I was going to leave, but decided to stay when a very drunk guy sat down to my right. He said that he had been drinking all night... and looked like it. I could smell the booze on his breath from my seat. I was hoping to get his chips before he busted... and I didn't get a chance.

Instead, I doubled up with pocket nines and pissed off a kid wearing a Cubs hat. In a four-way pot, the flop was K-7-x, and action got checked around. The turn was a 9 and I made my set. I got it all in against J-10 and pocket sevens. The river was a blank and my hand held up. I nearly tripled up. The kid in the Cubs hat was a sore loser and bitched and moaned about the hand for ten straight minutes. A Middle Eastern guy told the kid to stop his whining.
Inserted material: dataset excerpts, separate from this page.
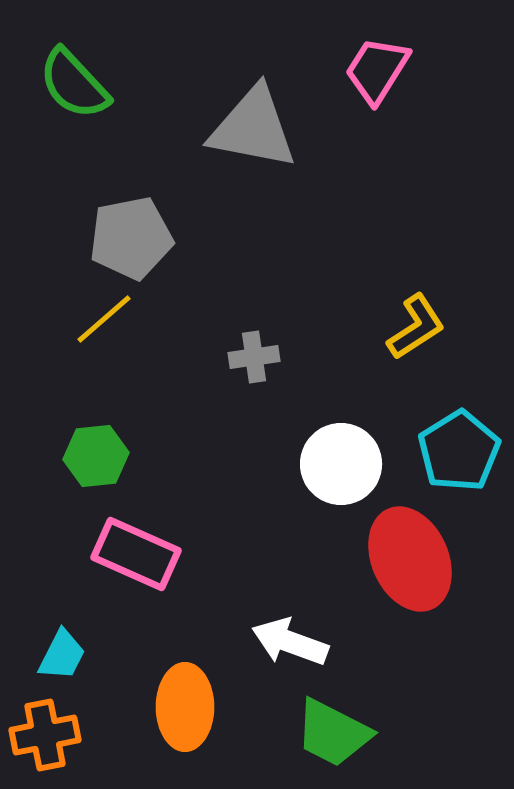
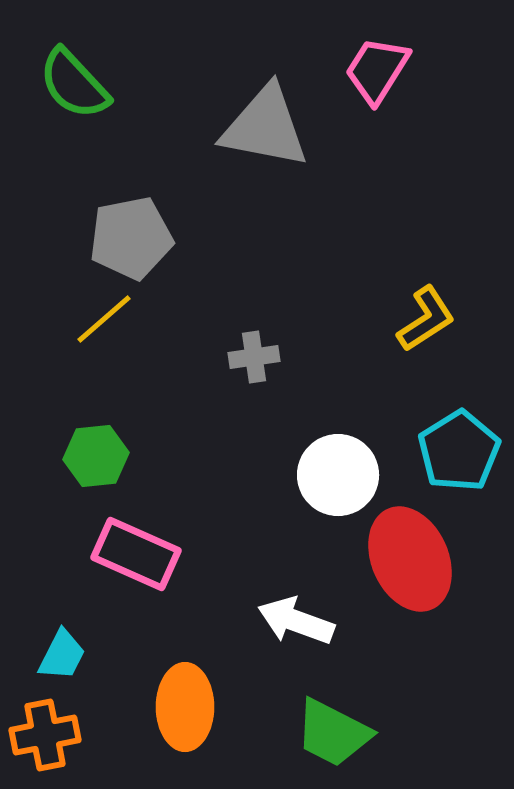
gray triangle: moved 12 px right, 1 px up
yellow L-shape: moved 10 px right, 8 px up
white circle: moved 3 px left, 11 px down
white arrow: moved 6 px right, 21 px up
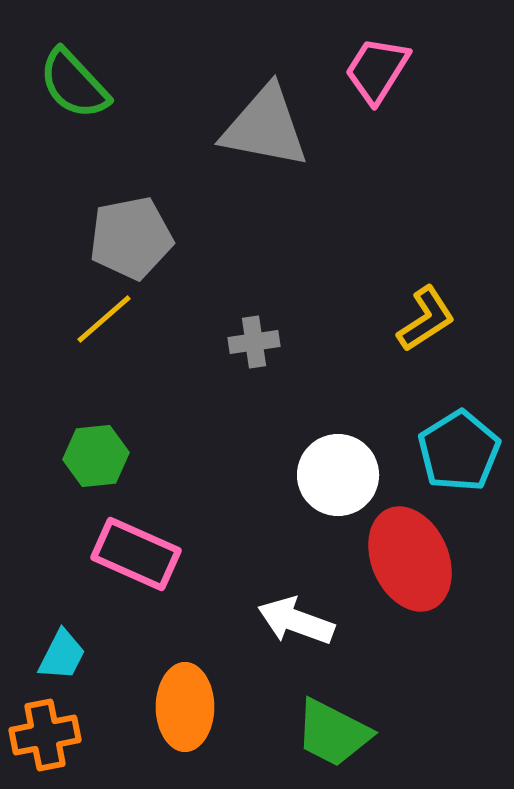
gray cross: moved 15 px up
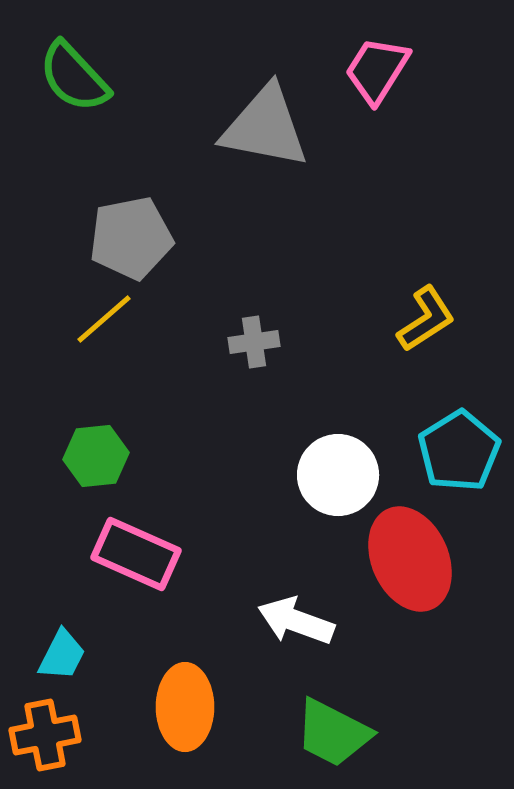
green semicircle: moved 7 px up
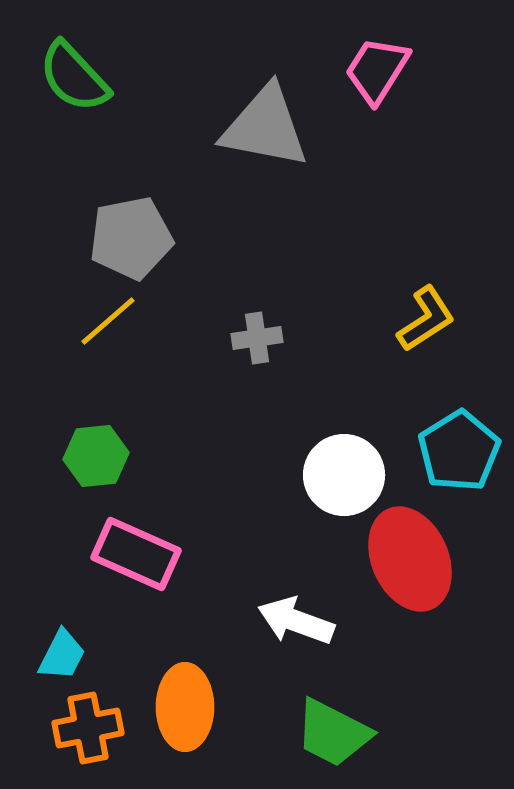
yellow line: moved 4 px right, 2 px down
gray cross: moved 3 px right, 4 px up
white circle: moved 6 px right
orange cross: moved 43 px right, 7 px up
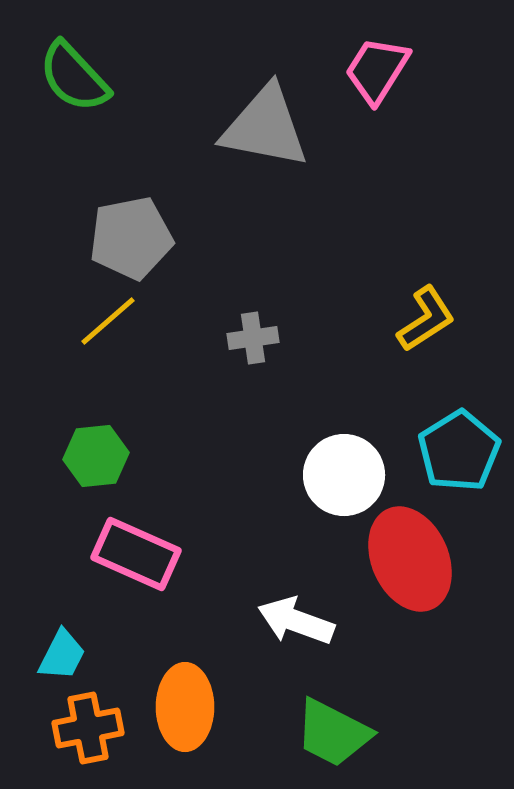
gray cross: moved 4 px left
"You played your hand bad. Stop complaining."

I didn't think he necessarily played the hand bad. If he bet the flop, I fold. He decided to slow play his set and got caught. That's one of the risks you take by slow playing a hand that's not the nuts.

I left MGM and walked back to the Castle. I was tempted to sit down at the Pai Gow tables, but managed to ignore that tantalizing vice.